Ed tells him what is missing.

‘Little fucker. Right.’ And Monkey disappears too.

We make Ed and Wendy a cup of tea. David puts his head in his hands and stares mournfully at the floor. ‘It was a high-risk strategy, I suppose. Thinking about it now.’ That last phrase I would have found particularly difficult to swallow, if I were Ed and Wendy. They might have hoped that the thought had been done beforehand.

‘You shouldn’t worry too much about it,’ GoodNews tells them cheerfully. ‘You did the right thing. No matter how much you’ve lost. He could have taken everything you own, every last penny you’ve got, and you could go to sleep tonight knowing that your conscience is clear.
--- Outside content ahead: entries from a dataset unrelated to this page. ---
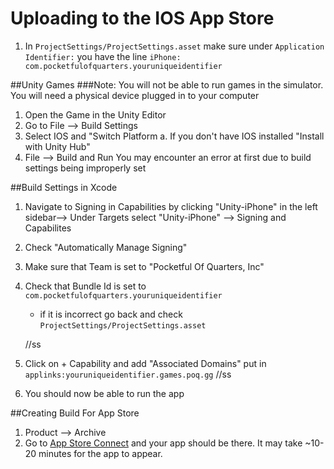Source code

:# Uploading to the IOS App Store

1. In `ProjectSettings/ProjectSettings.asset` make sure under `Application
   Identifier:` you have the line `iPhone:
   com.pocketfulofquarters.youruniqueidentifier`

##Unity Games ###Note: You will not be able to run games in the simulator. You
will need a physical device plugged in to your computer
1. Open the Game in the Unity Editor
2. Go to File --> Build Settings
3. Select IOS and "Switch Platform a. If you don't have IOS installed "Install
    with Unity Hub"
4. File --> Build and Run You may encounter an error at first due to build
settings being improperly set

##Build Settings in Xcode
1. Navigate to Signing in Capabilities by clicking "Unity-iPhone" in the left
   sidebar--> Under Targets select "Unity-iPhone" --> Signing and Capabilites
2. Check "Automatically Manage Signing"
3. Make sure that Team is set to "Pocketful Of Quarters, Inc"
4. Check that Bundle Id is set to `com.pocketfulofquarters.youruniqueidentifier`
    - if it is incorrect go back and check
      `ProjectSettings/ProjectSettings.asset`

    //ss
5. Click on + Capability and add "Associated Domains" put in
    `applinks:youruniqueidentifier.games.poq.gg` //ss
6. You should now be able to run the app

##Creating Build For App Store
1. Product --> Archive
2. Go to [App Store Connect](https://appstoreconnect.apple.com/apps) and your
   app should be there. It may take ~10-20 minutes for the app to appear.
More than clear. It’s…’ GoodNews struggles for a moment to find a word that means ‘more than clear’, and then gives up and settles for a beaming smile that doesn’t seem to offer Ed and Wendy as much consolation as he might have anticipated.

Forty-five minutes later Monkey is back, with the camera, the bracelet, fifty of the seventy pounds, and Robbie, who is bleeding profusely from a cut above his right eye. David is angry, GoodNews anguished.

‘How did he get that?’ David asks.

Monkey laughs. ‘He walked into a door.’

‘Oh, man,’ says GoodNews. ‘This isn’t what we’re about.’